**** Supplied entries ****

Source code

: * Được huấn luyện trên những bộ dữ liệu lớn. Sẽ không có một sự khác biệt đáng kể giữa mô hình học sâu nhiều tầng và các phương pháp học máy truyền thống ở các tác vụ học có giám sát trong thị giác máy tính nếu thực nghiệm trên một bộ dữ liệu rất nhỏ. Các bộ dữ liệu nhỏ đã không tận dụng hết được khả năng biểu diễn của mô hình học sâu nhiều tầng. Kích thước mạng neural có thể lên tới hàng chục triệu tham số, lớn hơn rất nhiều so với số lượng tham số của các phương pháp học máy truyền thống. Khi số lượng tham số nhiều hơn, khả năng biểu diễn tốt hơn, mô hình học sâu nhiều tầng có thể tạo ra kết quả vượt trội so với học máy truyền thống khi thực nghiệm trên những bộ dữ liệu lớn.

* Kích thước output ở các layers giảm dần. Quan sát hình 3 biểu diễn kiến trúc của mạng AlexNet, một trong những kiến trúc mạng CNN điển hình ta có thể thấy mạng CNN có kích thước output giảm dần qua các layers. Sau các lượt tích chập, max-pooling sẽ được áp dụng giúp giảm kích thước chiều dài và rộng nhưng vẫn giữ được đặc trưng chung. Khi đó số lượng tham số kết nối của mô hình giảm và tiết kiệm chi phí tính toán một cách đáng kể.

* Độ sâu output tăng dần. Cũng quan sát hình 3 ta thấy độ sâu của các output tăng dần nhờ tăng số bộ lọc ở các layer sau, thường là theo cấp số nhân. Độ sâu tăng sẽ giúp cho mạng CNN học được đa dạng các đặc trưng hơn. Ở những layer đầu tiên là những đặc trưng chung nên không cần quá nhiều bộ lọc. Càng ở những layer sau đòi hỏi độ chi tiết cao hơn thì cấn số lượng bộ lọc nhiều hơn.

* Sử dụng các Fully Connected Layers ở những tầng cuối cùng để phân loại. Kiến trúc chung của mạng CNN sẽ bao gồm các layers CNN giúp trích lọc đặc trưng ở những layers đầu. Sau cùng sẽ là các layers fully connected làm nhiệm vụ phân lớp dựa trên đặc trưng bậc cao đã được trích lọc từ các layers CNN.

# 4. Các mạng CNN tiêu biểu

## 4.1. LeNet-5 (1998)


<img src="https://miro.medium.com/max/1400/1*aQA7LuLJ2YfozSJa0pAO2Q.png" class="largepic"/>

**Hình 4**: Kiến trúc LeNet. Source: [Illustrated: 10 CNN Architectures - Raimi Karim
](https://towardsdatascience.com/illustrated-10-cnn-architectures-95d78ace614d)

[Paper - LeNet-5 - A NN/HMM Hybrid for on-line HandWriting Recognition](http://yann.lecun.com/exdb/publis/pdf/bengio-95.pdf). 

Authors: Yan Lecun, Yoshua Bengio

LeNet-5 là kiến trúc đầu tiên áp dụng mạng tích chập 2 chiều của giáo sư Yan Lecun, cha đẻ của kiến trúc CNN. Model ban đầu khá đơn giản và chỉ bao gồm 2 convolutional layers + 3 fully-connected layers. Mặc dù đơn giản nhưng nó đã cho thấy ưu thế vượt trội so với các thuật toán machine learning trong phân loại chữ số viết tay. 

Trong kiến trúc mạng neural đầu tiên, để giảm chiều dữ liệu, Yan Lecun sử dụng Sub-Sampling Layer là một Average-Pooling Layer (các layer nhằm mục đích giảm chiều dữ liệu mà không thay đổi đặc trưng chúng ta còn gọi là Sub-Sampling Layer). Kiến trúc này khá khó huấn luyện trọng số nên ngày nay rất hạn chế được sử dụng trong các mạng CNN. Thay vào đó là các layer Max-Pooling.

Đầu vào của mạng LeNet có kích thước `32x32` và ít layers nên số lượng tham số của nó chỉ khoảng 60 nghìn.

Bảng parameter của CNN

****
**** Supplied entries ****

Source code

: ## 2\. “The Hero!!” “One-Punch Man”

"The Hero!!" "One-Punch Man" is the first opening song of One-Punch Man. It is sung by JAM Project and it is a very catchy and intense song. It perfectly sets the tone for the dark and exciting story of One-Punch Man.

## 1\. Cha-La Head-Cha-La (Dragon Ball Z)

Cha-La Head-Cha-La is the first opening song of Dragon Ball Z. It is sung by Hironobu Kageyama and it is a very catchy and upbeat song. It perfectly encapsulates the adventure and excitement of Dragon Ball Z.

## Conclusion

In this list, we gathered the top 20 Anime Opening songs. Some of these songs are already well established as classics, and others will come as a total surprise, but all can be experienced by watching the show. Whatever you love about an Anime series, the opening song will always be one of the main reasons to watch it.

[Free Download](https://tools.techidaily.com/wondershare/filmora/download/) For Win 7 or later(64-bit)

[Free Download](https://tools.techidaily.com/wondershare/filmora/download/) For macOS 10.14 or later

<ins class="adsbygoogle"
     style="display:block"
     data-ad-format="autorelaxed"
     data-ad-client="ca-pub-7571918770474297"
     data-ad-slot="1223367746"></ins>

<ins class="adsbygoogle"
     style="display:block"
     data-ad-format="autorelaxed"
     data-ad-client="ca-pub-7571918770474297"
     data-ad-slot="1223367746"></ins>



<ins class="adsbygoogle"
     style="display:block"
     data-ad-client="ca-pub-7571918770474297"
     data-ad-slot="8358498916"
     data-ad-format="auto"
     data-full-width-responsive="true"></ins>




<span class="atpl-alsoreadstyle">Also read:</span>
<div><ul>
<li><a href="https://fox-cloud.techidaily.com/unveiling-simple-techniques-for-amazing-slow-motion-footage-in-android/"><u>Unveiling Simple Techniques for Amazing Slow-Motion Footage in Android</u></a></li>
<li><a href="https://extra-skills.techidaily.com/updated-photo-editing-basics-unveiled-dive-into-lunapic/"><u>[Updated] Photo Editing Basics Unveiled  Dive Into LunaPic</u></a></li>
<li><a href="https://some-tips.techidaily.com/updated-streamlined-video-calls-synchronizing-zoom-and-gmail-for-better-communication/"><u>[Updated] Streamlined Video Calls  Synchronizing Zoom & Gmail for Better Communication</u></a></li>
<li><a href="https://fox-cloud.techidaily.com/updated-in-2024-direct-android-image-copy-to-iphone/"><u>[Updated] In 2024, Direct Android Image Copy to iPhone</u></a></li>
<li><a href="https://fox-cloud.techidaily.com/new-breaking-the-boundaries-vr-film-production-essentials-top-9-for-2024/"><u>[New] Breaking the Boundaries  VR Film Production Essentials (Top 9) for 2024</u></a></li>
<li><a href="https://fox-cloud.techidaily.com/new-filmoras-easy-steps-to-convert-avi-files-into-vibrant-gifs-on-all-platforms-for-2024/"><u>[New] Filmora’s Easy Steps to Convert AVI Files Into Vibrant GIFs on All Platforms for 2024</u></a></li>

****
**** Supplied entries ****

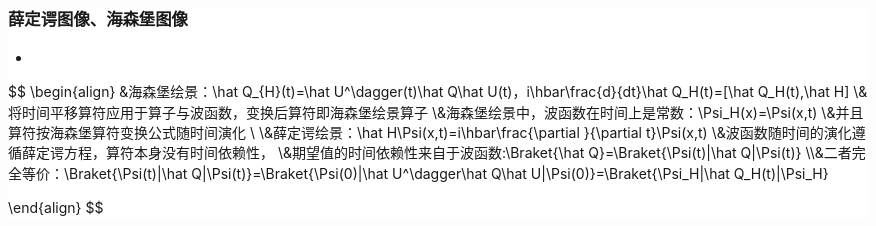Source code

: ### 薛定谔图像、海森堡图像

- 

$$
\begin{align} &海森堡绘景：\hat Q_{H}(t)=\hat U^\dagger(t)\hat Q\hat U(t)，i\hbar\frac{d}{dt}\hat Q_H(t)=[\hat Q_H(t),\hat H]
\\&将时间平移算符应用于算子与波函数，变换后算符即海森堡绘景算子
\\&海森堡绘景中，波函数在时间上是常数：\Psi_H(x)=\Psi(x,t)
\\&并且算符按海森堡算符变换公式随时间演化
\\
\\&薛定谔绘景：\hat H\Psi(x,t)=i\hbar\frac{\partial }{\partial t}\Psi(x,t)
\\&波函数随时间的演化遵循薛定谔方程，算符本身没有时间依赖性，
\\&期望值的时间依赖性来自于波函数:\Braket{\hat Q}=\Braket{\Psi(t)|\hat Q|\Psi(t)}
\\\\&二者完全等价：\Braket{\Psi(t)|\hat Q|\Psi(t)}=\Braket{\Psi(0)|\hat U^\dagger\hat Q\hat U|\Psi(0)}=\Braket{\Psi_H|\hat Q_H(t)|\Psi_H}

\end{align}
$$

****

→ **Problem description**
Please copy out the stretch of the material from the line containing "## 4.1. LeNet-5 (1998)" through the line containing "LeNet-5 là kiến", keeping both of those lines.

→ **Response area**
## 4.1. LeNet-5 (1998)


<img src="https://miro.medium.com/max/1400/1*aQA7LuLJ2YfozSJa0pAO2Q.png" class="largepic"/>

**Hình 4**: Kiến trúc LeNet. Source: [Illustrated: 10 CNN Architectures - Raimi Karim
](https://towardsdatascience.com/illustrated-10-cnn-architectures-95d78ace614d)

[Paper - LeNet-5 - A NN/HMM Hybrid for on-line HandWriting Recognition](http://yann.lecun.com/exdb/publis/pdf/bengio-95.pdf). 

Authors: Yan Lecun, Yoshua Bengio

LeNet-5 là kiến trúc đầu tiên áp dụng mạng tích chập 2 chiều của giáo sư Yan Lecun, cha đẻ của kiến trúc CNN. Model ban đầu khá đơn giản và chỉ bao gồm 2 convolutional layers + 3 fully-connected layers. Mặc dù đơn giản nhưng nó đã cho thấy ưu thế vượt trội so với các thuật toán machine learning trong phân loại chữ số viết tay. 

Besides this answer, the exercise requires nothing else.